While existing research has documented explicit anti-poor rhetoric in welfare debates, the implicit associative dimensions of poverty stigma—the linguistic structures that shape perception without overt derogation—remain systematically unmeasured. This paper proposes a computational methodology to fill this gap: drawing on masked language model (MLM) techniques, I develop a two-model comparison design pitting a base BERT model against a domain-adapted "Stigma-BERT" fine-tuned on a systematically constructed corpus of meritocratic-libertarian discourse, with corpus boundaries defined through discourse network analysis and ideological positioning cross-validated through third-party classification services.

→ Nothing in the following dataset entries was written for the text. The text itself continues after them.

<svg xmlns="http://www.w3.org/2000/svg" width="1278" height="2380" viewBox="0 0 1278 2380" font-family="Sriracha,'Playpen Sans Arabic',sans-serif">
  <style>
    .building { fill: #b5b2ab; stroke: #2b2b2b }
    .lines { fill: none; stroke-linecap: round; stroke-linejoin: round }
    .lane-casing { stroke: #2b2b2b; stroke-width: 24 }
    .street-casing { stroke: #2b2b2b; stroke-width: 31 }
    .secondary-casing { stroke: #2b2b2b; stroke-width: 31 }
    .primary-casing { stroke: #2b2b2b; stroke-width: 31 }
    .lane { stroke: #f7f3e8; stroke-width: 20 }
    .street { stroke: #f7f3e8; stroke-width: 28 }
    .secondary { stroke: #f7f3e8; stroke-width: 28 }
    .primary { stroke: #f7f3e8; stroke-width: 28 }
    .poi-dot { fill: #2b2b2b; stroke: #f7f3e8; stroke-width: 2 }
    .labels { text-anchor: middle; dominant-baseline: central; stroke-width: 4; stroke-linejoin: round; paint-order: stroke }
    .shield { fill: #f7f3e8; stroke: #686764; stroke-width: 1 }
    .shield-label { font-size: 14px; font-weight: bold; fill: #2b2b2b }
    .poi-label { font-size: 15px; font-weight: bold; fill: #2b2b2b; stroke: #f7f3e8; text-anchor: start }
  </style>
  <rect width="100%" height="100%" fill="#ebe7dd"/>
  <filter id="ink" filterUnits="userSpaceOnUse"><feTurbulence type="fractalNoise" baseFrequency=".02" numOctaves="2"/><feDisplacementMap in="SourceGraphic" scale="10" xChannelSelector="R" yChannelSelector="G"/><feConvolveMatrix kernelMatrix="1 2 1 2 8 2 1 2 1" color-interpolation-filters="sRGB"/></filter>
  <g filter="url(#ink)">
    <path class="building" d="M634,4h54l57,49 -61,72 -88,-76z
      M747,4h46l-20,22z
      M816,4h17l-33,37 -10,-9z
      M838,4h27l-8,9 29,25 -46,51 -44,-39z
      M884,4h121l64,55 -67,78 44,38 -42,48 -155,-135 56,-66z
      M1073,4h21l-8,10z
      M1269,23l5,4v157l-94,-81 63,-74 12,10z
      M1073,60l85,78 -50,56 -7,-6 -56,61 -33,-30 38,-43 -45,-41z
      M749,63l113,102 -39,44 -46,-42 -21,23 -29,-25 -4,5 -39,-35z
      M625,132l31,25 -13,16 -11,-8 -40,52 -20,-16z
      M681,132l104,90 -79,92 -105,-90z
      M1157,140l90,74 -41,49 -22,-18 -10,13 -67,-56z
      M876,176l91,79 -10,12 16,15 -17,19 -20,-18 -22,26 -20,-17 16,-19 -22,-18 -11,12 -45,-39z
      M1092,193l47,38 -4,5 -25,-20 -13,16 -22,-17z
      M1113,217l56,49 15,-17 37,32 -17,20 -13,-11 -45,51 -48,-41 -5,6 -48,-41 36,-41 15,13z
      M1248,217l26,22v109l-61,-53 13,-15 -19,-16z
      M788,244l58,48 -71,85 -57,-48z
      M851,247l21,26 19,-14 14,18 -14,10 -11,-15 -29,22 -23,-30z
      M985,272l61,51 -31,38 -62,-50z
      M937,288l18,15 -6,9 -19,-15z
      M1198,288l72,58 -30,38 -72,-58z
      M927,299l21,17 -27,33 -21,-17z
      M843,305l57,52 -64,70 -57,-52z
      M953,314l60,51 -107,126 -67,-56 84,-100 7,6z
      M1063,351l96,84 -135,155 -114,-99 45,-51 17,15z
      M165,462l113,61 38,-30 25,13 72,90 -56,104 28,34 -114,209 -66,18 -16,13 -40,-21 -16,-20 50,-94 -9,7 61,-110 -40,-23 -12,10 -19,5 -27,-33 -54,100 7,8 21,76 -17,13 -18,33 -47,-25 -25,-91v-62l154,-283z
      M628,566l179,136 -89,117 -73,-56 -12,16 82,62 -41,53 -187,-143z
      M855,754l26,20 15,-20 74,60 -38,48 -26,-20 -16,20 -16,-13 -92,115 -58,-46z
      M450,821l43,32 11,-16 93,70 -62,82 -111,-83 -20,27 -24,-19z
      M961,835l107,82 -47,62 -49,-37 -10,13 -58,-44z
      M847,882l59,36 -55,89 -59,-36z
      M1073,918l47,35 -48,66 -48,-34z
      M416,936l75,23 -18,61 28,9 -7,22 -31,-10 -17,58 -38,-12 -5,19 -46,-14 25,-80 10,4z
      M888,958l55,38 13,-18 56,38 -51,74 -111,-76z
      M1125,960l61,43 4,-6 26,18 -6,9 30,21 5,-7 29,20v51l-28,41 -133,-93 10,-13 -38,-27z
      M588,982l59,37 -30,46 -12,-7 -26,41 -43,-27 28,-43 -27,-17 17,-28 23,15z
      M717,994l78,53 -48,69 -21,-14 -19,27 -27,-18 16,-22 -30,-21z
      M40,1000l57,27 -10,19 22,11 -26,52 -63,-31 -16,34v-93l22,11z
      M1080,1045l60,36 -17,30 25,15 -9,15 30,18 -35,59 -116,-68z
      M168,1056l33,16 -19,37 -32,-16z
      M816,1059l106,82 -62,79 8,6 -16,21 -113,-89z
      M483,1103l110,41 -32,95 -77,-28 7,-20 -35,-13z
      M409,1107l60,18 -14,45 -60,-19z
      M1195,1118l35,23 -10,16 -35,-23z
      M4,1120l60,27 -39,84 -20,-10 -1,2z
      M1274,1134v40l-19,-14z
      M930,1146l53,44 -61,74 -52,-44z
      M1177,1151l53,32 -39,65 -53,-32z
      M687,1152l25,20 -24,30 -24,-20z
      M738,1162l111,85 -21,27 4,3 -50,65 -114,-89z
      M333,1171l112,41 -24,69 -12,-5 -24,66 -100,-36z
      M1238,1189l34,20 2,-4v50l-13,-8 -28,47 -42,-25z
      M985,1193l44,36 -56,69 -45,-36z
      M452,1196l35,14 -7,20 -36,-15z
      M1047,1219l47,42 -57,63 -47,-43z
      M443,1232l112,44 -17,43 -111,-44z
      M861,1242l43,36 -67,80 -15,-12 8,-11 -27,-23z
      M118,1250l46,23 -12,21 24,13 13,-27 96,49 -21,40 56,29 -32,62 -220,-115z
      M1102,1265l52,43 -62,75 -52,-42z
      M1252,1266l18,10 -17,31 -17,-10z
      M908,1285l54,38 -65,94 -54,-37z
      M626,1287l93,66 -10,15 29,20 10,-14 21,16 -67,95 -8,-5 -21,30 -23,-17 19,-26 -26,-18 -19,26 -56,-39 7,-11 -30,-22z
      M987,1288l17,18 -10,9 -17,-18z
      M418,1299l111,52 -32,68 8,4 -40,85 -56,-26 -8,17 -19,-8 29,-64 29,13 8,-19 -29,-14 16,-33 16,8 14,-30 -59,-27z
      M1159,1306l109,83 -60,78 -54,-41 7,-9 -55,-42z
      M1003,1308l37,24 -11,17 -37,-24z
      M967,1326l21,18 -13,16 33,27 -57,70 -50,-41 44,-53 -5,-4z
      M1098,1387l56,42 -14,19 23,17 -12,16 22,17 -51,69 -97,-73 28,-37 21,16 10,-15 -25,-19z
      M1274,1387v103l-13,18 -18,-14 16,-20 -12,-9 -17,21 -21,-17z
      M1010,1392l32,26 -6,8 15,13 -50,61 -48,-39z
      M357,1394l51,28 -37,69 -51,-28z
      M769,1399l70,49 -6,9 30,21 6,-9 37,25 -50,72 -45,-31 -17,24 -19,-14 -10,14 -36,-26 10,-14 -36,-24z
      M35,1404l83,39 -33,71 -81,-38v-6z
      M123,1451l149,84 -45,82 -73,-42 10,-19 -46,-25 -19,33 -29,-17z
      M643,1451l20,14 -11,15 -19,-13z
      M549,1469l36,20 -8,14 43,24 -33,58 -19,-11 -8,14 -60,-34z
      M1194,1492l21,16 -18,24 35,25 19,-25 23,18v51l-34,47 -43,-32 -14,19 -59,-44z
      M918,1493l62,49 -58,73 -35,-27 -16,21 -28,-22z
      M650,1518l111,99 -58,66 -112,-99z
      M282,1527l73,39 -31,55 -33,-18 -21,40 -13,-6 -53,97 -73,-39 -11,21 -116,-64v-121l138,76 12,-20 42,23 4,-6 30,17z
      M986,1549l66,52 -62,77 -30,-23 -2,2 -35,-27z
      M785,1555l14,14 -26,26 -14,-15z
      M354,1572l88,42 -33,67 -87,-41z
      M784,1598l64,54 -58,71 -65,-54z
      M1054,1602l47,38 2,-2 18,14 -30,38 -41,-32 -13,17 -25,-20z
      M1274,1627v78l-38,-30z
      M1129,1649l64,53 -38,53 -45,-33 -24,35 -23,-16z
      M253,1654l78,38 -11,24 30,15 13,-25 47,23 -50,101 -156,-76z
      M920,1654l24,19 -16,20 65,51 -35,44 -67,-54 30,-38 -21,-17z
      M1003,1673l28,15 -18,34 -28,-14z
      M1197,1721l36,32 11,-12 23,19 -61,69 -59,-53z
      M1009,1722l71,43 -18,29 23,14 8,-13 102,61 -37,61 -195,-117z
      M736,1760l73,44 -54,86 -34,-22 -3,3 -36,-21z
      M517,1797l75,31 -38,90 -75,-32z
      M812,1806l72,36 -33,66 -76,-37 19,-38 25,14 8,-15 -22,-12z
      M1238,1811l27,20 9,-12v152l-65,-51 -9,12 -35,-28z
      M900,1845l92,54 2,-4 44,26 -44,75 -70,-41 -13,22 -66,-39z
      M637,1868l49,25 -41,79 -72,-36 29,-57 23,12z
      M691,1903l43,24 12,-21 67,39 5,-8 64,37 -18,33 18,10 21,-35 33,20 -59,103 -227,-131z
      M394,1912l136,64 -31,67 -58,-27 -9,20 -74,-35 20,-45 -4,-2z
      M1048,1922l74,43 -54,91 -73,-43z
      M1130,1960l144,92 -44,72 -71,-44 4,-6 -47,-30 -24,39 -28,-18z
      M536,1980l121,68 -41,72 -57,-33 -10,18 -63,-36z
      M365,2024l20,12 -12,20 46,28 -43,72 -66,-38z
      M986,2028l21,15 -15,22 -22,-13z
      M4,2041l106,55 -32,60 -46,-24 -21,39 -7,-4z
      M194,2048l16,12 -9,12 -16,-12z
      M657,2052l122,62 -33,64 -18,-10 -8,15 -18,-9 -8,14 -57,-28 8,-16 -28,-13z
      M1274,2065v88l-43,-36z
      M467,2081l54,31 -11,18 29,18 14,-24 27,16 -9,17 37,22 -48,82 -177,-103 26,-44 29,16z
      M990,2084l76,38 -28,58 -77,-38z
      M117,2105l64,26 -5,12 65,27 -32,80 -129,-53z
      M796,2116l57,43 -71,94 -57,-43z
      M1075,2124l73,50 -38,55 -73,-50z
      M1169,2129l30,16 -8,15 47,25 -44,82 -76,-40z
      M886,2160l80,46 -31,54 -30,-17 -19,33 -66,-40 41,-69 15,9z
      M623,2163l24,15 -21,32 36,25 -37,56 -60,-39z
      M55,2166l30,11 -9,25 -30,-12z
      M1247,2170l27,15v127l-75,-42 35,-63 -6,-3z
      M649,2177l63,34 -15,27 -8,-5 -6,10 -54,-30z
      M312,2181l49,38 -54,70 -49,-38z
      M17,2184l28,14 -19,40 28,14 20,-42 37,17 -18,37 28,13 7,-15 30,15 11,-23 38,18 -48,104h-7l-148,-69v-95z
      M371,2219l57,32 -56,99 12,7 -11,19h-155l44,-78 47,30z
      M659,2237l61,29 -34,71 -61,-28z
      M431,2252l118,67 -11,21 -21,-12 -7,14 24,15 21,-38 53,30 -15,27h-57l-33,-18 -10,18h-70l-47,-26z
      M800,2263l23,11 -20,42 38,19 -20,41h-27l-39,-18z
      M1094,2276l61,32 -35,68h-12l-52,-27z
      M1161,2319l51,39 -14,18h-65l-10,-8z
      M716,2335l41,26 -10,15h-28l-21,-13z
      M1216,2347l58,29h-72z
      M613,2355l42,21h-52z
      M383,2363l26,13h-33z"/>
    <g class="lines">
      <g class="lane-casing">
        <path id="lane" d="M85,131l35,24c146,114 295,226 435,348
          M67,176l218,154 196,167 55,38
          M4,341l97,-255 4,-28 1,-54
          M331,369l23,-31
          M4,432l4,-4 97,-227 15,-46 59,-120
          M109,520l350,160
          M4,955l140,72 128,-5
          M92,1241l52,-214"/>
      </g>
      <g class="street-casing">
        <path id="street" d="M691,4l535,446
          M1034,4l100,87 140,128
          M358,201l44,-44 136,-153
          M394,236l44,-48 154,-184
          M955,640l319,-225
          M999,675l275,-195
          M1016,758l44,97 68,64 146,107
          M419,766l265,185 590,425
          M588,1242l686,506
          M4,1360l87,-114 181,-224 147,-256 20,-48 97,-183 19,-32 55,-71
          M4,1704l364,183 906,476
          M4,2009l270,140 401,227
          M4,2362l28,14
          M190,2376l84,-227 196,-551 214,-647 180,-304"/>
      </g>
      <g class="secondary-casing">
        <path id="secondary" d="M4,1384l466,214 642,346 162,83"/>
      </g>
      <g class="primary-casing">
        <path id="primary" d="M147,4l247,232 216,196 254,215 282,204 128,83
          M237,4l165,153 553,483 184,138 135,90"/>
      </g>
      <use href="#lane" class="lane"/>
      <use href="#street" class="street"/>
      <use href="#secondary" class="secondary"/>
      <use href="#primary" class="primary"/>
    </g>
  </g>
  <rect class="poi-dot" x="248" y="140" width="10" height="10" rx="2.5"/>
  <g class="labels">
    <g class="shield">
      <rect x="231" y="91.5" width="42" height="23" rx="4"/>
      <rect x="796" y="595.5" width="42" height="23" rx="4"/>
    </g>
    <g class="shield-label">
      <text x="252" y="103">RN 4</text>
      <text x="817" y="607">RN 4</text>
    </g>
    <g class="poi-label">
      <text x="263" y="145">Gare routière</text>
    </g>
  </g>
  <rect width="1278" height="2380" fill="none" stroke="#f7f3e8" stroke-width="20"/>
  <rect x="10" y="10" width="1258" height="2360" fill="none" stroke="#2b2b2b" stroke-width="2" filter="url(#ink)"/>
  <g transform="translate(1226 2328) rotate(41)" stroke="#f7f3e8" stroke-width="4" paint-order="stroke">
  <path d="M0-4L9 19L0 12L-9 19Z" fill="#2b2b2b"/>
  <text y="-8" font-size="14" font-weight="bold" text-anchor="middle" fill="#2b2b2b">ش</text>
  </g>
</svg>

Comparing token probability distributions over theoretically grounded sentence templates generates ∆-probability scores quantifying how meritocratic-libertarian discourse shifts implicit poverty associations. The fine-tuned model is treated not merely as a classifier but as a computational instantiation of a discourse structure, and implicit poverty stigma is situated as an upstream mechanism in the discourse-to-policy nexus: stigmatizing frames in elite discourse may penetrate legislative speech, shaping welfare debate framing, public opinion, and policy outcomes. Applied to the U.S. Congressional Record as external validation, the design tests whether the meritocratic logic chain—effort determines success; poverty signals insufficient effort; welfare rewards failure—is embedded in American political speech.